Languages, Modern are any languages spoken on the planet in modern times. Typical languages are Gnomish, Dwarven, Elven, Eastern Common, Western Common, and the like. They are general proficiencies, and take one slot each. You must specify a language when you take this proficiency. In general, most characters are given the ability to speak (but not Read/Write) their local language as a bonus by the DM. A second proficiency slot must be invested in a language if you want to also Read/Write that language.
Languages, Ancient are any languages which are no longer commonly spoken on the planet in modern times. There are ancient forms of elven, ancient draconic, and several different ancient commons. Ancient Eastern Common in particular is frequently used in Heraldry, similar to Latin in our world. Most people in places like Misty Cross are assumed to know a little bit of it because the city uses it all the time. Ancient languages take two slots, or one slot for mages and priests. A second (or third) proficiency slot must be invested in an ancient language if you want to also Read/Write that language.

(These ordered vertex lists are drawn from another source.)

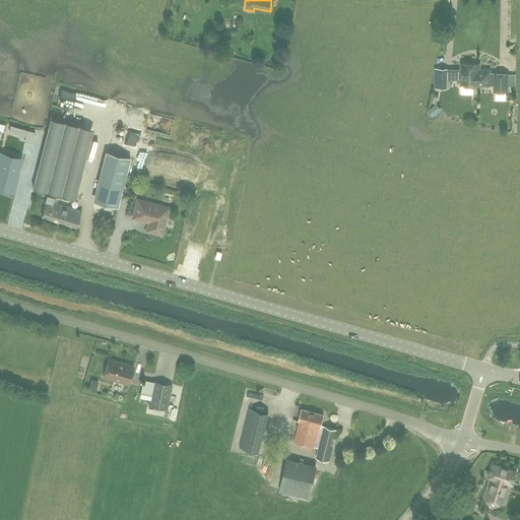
[(456,69),(456,79),(461,79),(461,80),(461,85),(461,93),(473,94),(473,85),(479,85),(490,85),(490,73),(490,70),(479,70),(479,64),(461,63),(461,69),(456,69)]
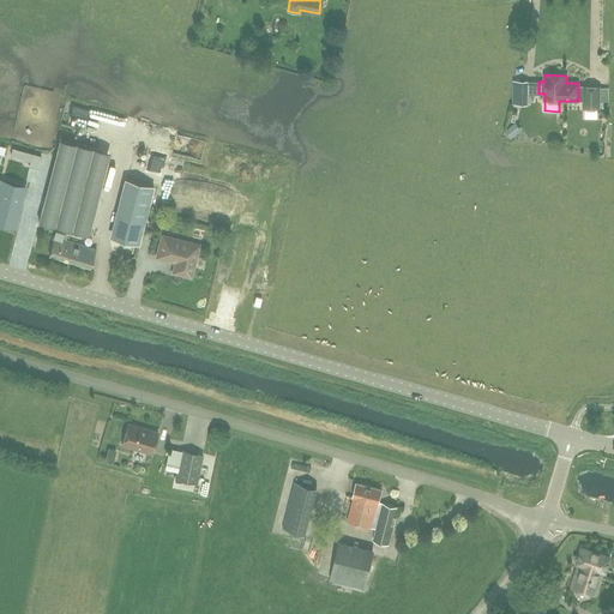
[(527,100),(527,95),(527,82),(513,82),(513,100),(527,100)]
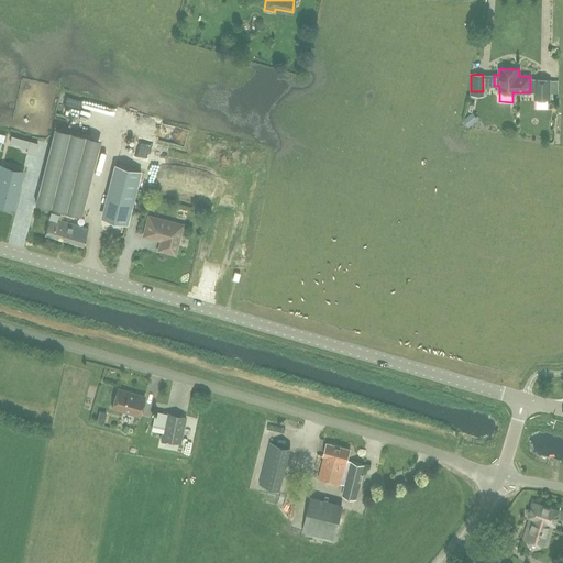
[(530,79),(530,92),(536,92),(536,99),(536,109),(548,109),(548,99),(550,99),(550,94),(550,80),(550,79),(536,79),(530,79)]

Languages, Obscure, are any languages which either were never commonly spoken on the planet or were intentionally invented as secret battle languages or cyphers. If a character joins a guild with a secret language, it counts as a modern language, because s/he learns the language as a guild member. If s/he must learn it from books and study, it is treated the same way as an ancient language: taking two slots, or one slot for mages and priests. Most Obscure languages have no written form, but proficiency usually includes it.
"Typical" (if an obscure language can be said to be typical) obscure languages include very specific dragon languages, far outer planar languages, the secret tongues of secret religions or brotherhoods, the family languages of some powerful clans and several invented codes. A modern "obscure" language might be Esperanto or Klingon. An example in fiction might be the House Battle languages in Dune. Alignment languages, when allowed, are often obscure languages, but because of their special rules, they may not be allowed.
Obscure languages require talking with the DM, because you have to explain why you have it, what it is and where it comes from. Translating from an obscure language without "Read Languages" or "Tongues" can be impossible in some situations.
Edit: I thought that obscure languages required an additional proficiency for read/write, but I was incorrect. It is assumed you get both (in the rare instance where both exist.)